DESCRIPTION OF THE TASK:
Copy each line of the data below exactly, leaving out pictures.

RECORDS TO PROCESS:
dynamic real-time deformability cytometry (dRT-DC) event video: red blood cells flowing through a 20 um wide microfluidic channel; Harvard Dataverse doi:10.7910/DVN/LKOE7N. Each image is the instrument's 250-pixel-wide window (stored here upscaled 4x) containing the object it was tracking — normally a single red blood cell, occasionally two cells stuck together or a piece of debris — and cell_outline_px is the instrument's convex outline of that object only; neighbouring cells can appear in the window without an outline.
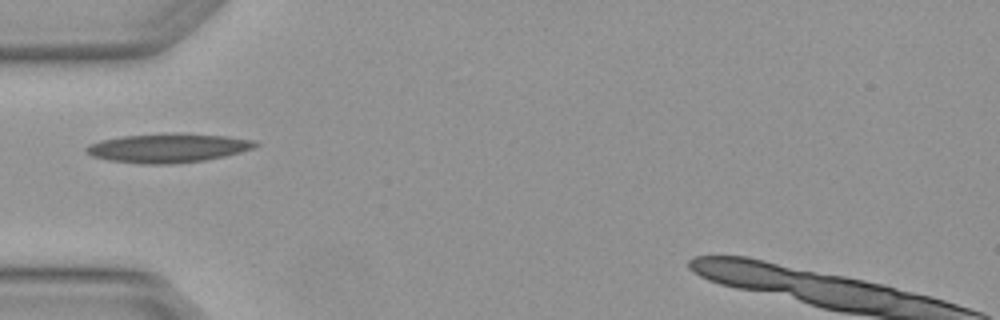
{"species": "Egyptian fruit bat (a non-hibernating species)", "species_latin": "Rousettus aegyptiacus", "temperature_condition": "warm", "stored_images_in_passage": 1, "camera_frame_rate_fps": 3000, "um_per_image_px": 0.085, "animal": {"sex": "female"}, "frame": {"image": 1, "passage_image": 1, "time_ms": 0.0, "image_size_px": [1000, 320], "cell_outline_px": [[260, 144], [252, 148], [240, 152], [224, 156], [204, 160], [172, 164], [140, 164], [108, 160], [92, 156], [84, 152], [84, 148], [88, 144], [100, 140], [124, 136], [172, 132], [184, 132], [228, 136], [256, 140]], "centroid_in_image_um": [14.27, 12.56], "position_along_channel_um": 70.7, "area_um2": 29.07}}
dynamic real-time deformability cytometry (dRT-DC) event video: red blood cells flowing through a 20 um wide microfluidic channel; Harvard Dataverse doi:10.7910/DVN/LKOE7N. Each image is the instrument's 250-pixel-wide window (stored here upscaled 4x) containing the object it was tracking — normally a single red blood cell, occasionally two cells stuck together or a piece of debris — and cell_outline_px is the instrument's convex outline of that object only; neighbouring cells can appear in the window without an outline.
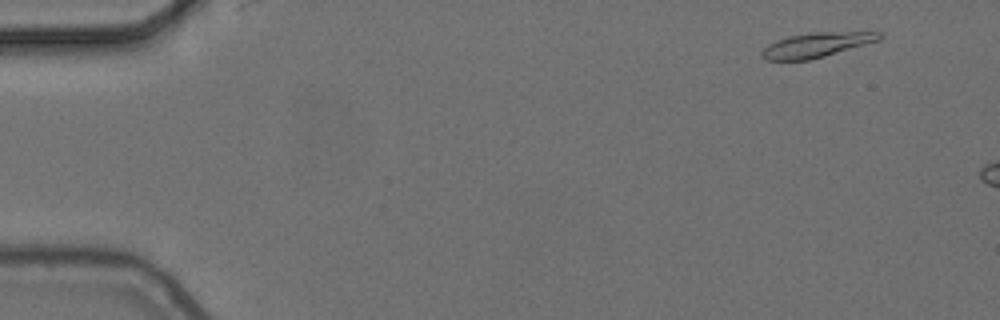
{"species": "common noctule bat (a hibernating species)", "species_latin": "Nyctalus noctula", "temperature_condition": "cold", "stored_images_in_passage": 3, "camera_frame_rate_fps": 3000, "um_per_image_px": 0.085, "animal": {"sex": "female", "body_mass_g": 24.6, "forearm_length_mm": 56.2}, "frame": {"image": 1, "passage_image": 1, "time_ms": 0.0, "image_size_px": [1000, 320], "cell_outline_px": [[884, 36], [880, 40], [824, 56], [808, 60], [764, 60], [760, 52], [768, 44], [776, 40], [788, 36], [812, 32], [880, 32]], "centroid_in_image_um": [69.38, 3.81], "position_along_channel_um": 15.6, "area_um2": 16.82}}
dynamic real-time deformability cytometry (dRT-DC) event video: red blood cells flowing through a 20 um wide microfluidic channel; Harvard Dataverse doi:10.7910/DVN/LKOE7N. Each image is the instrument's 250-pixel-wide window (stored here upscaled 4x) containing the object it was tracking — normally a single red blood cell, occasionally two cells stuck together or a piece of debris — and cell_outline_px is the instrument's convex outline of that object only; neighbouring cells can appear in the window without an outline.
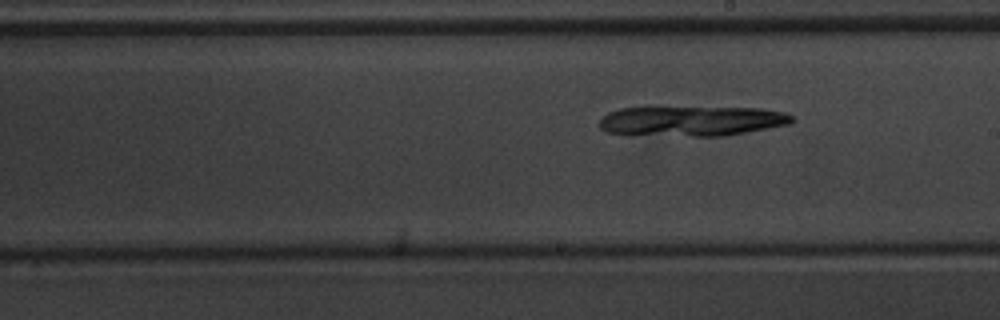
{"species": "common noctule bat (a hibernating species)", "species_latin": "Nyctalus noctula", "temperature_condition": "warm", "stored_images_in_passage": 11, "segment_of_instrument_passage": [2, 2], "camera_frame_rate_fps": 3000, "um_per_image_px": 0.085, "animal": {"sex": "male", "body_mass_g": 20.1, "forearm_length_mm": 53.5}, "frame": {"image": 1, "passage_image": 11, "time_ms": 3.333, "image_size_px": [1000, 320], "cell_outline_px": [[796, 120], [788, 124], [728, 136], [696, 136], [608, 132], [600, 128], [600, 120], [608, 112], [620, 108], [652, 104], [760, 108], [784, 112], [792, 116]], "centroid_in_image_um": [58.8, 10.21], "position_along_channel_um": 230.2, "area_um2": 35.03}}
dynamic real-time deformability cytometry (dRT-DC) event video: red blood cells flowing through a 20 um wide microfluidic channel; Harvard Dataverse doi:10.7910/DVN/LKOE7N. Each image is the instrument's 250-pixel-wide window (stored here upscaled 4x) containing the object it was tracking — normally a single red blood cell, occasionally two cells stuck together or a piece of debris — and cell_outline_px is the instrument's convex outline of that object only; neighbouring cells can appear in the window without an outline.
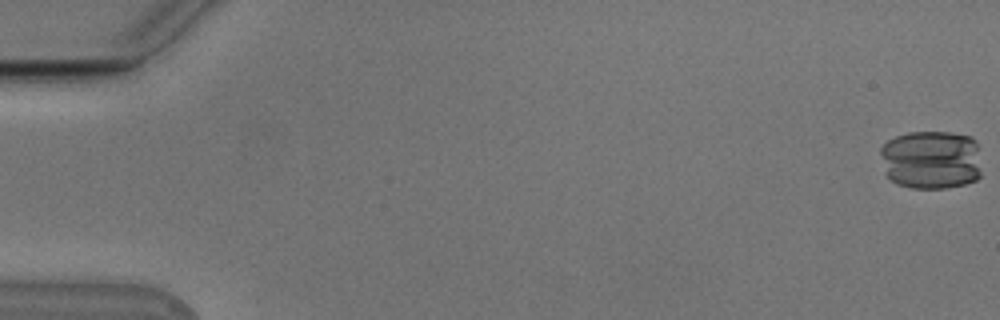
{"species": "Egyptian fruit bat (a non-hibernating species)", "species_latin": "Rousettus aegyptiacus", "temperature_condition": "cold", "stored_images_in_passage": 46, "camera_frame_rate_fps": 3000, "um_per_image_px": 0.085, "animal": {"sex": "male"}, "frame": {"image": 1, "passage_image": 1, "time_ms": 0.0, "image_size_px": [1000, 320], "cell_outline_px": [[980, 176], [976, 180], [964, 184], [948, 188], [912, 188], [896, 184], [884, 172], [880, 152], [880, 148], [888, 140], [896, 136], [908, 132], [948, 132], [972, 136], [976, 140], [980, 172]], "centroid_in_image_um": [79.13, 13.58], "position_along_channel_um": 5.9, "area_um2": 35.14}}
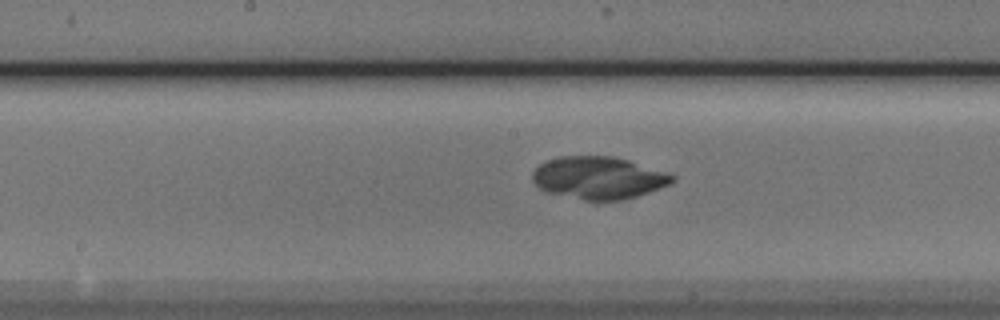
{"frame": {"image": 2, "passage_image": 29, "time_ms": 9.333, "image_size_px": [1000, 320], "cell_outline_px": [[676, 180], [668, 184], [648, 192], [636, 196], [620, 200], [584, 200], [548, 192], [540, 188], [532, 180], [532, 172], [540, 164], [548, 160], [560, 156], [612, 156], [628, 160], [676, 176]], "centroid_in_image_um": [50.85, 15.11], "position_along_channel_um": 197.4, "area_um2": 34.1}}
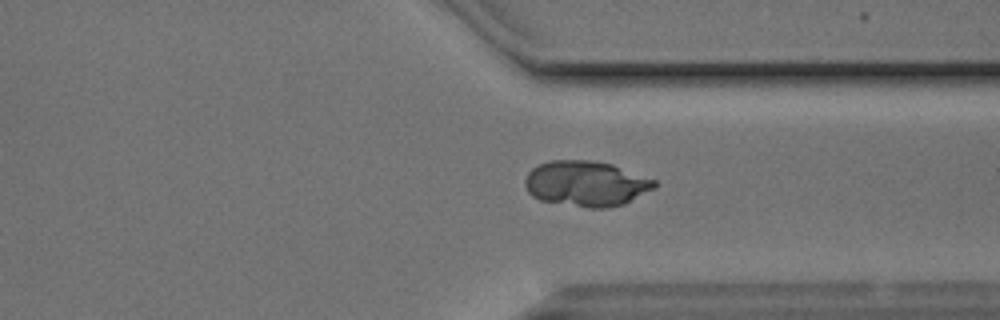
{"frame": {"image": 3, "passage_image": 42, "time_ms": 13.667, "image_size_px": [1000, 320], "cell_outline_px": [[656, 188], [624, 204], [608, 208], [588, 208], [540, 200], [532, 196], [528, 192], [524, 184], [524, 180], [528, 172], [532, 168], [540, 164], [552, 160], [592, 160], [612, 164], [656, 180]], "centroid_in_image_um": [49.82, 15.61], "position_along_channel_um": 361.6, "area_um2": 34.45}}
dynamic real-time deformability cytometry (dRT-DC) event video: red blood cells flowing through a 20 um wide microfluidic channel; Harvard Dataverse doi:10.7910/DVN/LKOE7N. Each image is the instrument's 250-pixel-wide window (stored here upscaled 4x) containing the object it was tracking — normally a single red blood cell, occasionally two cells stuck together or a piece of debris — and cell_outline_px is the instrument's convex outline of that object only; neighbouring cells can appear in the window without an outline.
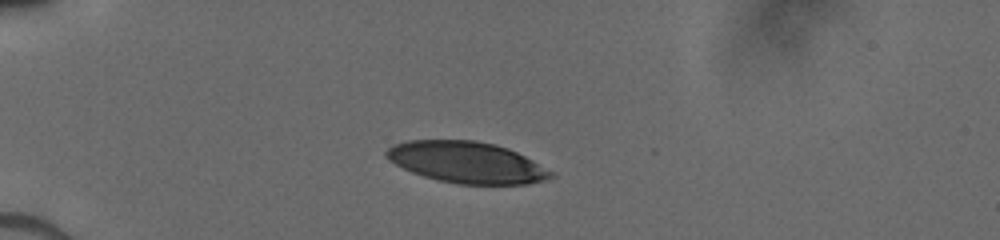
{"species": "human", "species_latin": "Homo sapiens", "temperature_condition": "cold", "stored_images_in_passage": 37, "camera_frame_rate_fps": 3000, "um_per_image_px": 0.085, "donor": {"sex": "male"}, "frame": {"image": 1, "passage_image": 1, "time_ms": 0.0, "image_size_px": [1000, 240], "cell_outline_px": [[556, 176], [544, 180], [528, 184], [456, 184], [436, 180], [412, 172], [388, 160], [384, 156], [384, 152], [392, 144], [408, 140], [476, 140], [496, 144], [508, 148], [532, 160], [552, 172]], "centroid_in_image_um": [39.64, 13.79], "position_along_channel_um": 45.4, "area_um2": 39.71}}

ANSWER TO THIS PROBLEM:
dynamic real-time deformability cytometry (dRT-DC) event video: red blood cells flowing through a 20 um wide microfluidic channel; Harvard Dataverse doi:10.7910/DVN/LKOE7N. Each image is the instrument's 250-pixel-wide window (stored here upscaled 4x) containing the object it was tracking — normally a single red blood cell, occasionally two cells stuck together or a piece of debris — and cell_outline_px is the instrument's convex outline of that object only; neighbouring cells can appear in the window without an outline.
{"species": "Egyptian fruit bat (a non-hibernating species)", "species_latin": "Rousettus aegyptiacus", "temperature_condition": "warm", "stored_images_in_passage": 1, "camera_frame_rate_fps": 3000, "um_per_image_px": 0.085, "animal": {"sex": "female"}, "frame": {"image": 1, "passage_image": 1, "time_ms": 0.0, "image_size_px": [1000, 320], "cell_outline_px": [[260, 144], [252, 148], [240, 152], [224, 156], [204, 160], [172, 164], [140, 164], [108, 160], [92, 156], [84, 152], [84, 148], [88, 144], [100, 140], [124, 136], [172, 132], [184, 132], [228, 136], [256, 140]], "centroid_in_image_um": [14.27, 12.56], "position_along_channel_um": 70.7, "area_um2": 29.07}}
dynamic real-time deformability cytometry (dRT-DC) event video: red blood cells flowing through a 20 um wide microfluidic channel; Harvard Dataverse doi:10.7910/DVN/LKOE7N. Each image is the instrument's 250-pixel-wide window (stored here upscaled 4x) containing the object it was tracking — normally a single red blood cell, occasionally two cells stuck together or a piece of debris — and cell_outline_px is the instrument's convex outline of that object only; neighbouring cells can appear in the window without an outline.
{"species": "common noctule bat (a hibernating species)", "species_latin": "Nyctalus noctula", "temperature_condition": "cold", "stored_images_in_passage": 3, "camera_frame_rate_fps": 3000, "um_per_image_px": 0.085, "animal": {"sex": "female", "body_mass_g": 24.6, "forearm_length_mm": 56.2}, "frame": {"image": 1, "passage_image": 1, "time_ms": 0.0, "image_size_px": [1000, 320], "cell_outline_px": [[884, 36], [880, 40], [824, 56], [808, 60], [764, 60], [760, 52], [768, 44], [776, 40], [788, 36], [812, 32], [880, 32]], "centroid_in_image_um": [69.38, 3.81], "position_along_channel_um": 15.6, "area_um2": 16.82}}
dynamic real-time deformability cytometry (dRT-DC) event video: red blood cells flowing through a 20 um wide microfluidic channel; Harvard Dataverse doi:10.7910/DVN/LKOE7N. Each image is the instrument's 250-pixel-wide window (stored here upscaled 4x) containing the object it was tracking — normally a single red blood cell, occasionally two cells stuck together or a piece of debris — and cell_outline_px is the instrument's convex outline of that object only; neighbouring cells can appear in the window without an outline.
{"species": "common noctule bat (a hibernating species)", "species_latin": "Nyctalus noctula", "temperature_condition": "warm", "stored_images_in_passage": 11, "segment_of_instrument_passage": [2, 2], "camera_frame_rate_fps": 3000, "um_per_image_px": 0.085, "animal": {"sex": "male", "body_mass_g": 20.1, "forearm_length_mm": 53.5}, "frame": {"image": 1, "passage_image": 11, "time_ms": 3.333, "image_size_px": [1000, 320], "cell_outline_px": [[796, 120], [788, 124], [728, 136], [696, 136], [608, 132], [600, 128], [600, 120], [608, 112], [620, 108], [652, 104], [760, 108], [784, 112], [792, 116]], "centroid_in_image_um": [58.8, 10.21], "position_along_channel_um": 230.2, "area_um2": 35.03}}
dynamic real-time deformability cytometry (dRT-DC) event video: red blood cells flowing through a 20 um wide microfluidic channel; Harvard Dataverse doi:10.7910/DVN/LKOE7N. Each image is the instrument's 250-pixel-wide window (stored here upscaled 4x) containing the object it was tracking — normally a single red blood cell, occasionally two cells stuck together or a piece of debris — and cell_outline_px is the instrument's convex outline of that object only; neighbouring cells can appear in the window without an outline.
{"species": "Egyptian fruit bat (a non-hibernating species)", "species_latin": "Rousettus aegyptiacus", "temperature_condition": "cold", "stored_images_in_passage": 46, "camera_frame_rate_fps": 3000, "um_per_image_px": 0.085, "animal": {"sex": "male"}, "frame": {"image": 1, "passage_image": 1, "time_ms": 0.0, "image_size_px": [1000, 320], "cell_outline_px": [[980, 176], [976, 180], [964, 184], [948, 188], [912, 188], [896, 184], [884, 172], [880, 152], [880, 148], [888, 140], [896, 136], [908, 132], [948, 132], [972, 136], [976, 140], [980, 172]], "centroid_in_image_um": [79.13, 13.58], "position_along_channel_um": 5.9, "area_um2": 35.14}}
{"frame": {"image": 2, "passage_image": 29, "time_ms": 9.333, "image_size_px": [1000, 320], "cell_outline_px": [[676, 180], [668, 184], [648, 192], [636, 196], [620, 200], [584, 200], [548, 192], [540, 188], [532, 180], [532, 172], [540, 164], [548, 160], [560, 156], [612, 156], [628, 160], [676, 176]], "centroid_in_image_um": [50.85, 15.11], "position_along_channel_um": 197.4, "area_um2": 34.1}}
{"frame": {"image": 3, "passage_image": 42, "time_ms": 13.667, "image_size_px": [1000, 320], "cell_outline_px": [[656, 188], [624, 204], [608, 208], [588, 208], [540, 200], [532, 196], [528, 192], [524, 184], [524, 180], [528, 172], [532, 168], [540, 164], [552, 160], [592, 160], [612, 164], [656, 180]], "centroid_in_image_um": [49.82, 15.61], "position_along_channel_um": 361.6, "area_um2": 34.45}}
dynamic real-time deformability cytometry (dRT-DC) event video: red blood cells flowing through a 20 um wide microfluidic channel; Harvard Dataverse doi:10.7910/DVN/LKOE7N. Each image is the instrument's 250-pixel-wide window (stored here upscaled 4x) containing the object it was tracking — normally a single red blood cell, occasionally two cells stuck together or a piece of debris — and cell_outline_px is the instrument's convex outline of that object only; neighbouring cells can appear in the window without an outline.
{"species": "human", "species_latin": "Homo sapiens", "temperature_condition": "cold", "stored_images_in_passage": 37, "camera_frame_rate_fps": 3000, "um_per_image_px": 0.085, "donor": {"sex": "male"}, "frame": {"image": 1, "passage_image": 1, "time_ms": 0.0, "image_size_px": [1000, 240], "cell_outline_px": [[556, 176], [544, 180], [528, 184], [456, 184], [436, 180], [412, 172], [388, 160], [384, 156], [384, 152], [392, 144], [408, 140], [476, 140], [496, 144], [508, 148], [532, 160], [552, 172]], "centroid_in_image_um": [39.64, 13.79], "position_along_channel_um": 45.4, "area_um2": 39.71}}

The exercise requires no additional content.